Here (certainly in contrast to an airplane at several thousand feet),
you observe a direct ground reaction from the Bee's wings, but it is
probable the bee does not get much relief, as high as this.

... The air
launched by the bee might never reach the ground, but its momentum would
still be communicated to the ground.

Think of the air commotion as a warming, with a consequential
pressure rise. This is a question of a statistical approach rather than
visualizing individual pool balls in collision.

Ah, I know where temperature comes in. In the long run, the jet of air
must collide with the ground inelastically. ///

I think you are on shaky ground with this idea of an inelastic collision.
The statistic mechanics approach ( and I think Einstein was involved?)
models gas pressure with the force associated with the change of momentum
provided by molecules reversing speed elastically at a wall - treated
simply in three axes.

/// is the physics of a hovering
helicopter radically different than the physics of a hovering Harrier jet?
(Some say that the helicopter flys by pressure-difference, and it need not
fling any air downwards.)

William J. Beaty

This brings us neatly back to a preceding topic - wherein it was related
that Feynman had some conceptual difficulties with a concept that you at
least proposed to work in the correct direction - I speak of the water
jet, and its reversal when water is sucked back.

I bring this up, because one of the scholarly papers Bob Sciamanda pointed
out in the AJP refered to a comparable effect.
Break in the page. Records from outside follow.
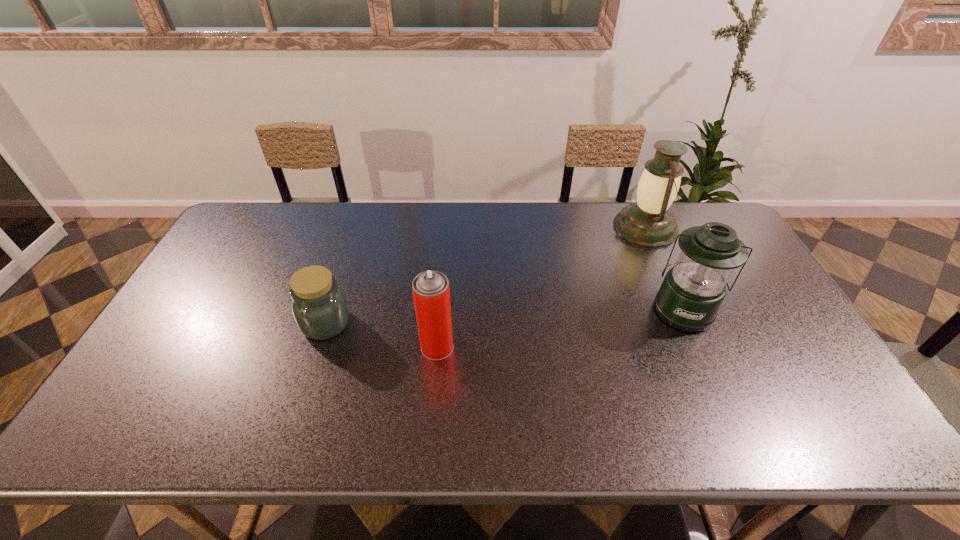
Identify the location of the farthest object. (648, 223).

The image size is (960, 540). Find the location of `the nearer lantern`. the nearer lantern is located at coordinates (692, 292).

This screenshot has height=540, width=960. I want to click on the third object from right to left, so click(x=431, y=293).

Locate an element on the screen. This screenshot has width=960, height=540. jar is located at coordinates click(319, 306).

Where is `the shortest object`? the shortest object is located at coordinates (319, 306).

Identify the location of free space located with the light compartment facing forward on the farthest object. This screenshot has width=960, height=540. (507, 227).

The height and width of the screenshot is (540, 960). Find the location of `vacant space located 0.140m with the light compartment facing forward on the farthest object`. vacant space located 0.140m with the light compartment facing forward on the farthest object is located at coordinates (573, 227).

Find the location of a particular element. This screenshot has height=540, width=960. vacant space located 0.070m with the light compartment facing forward on the farthest object is located at coordinates (593, 227).

You are a GUI agent. You are given a task and a screenshot of the screen. Output one action in this format:
    pyautogui.click(x=<x>, y=<y>)
    Task: Click on the vacant space situated 0.110m on the front of the nearer lantern
    This screenshot has height=540, width=960.
    Given the screenshot: What is the action you would take?
    pyautogui.click(x=709, y=368)

Identify the location of free region located 0.060m on the front of the second object from left to right. This screenshot has width=960, height=540. (434, 381).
It goes like this.

Fancy a water hose playing into a barrel of water.
You notice the water is rotating, and the water hose appears to be reacting
little force. You see ( though perhaps Feynman couldn't) that the reason so
little force was acting, was because there was little change of momentum by
the water exiting the hose - its delta v was low - the water was already
moving. This was mentioned in one of those papers as a confusing factor.

Now you visualize a helicopter in hover (not in ground effect for
simplicity, just in hover high up) The downwash air in the rotor wash
soon circulates and rolls back in on top. Reduced change of momentum.
Increased power required to hover - compared with forward movement.
You see a similarity with the water barrel, I'm sure.

This is not to say a Harrier in hover cannot rebreathe its efflux -
but I think the effect is less pronounced.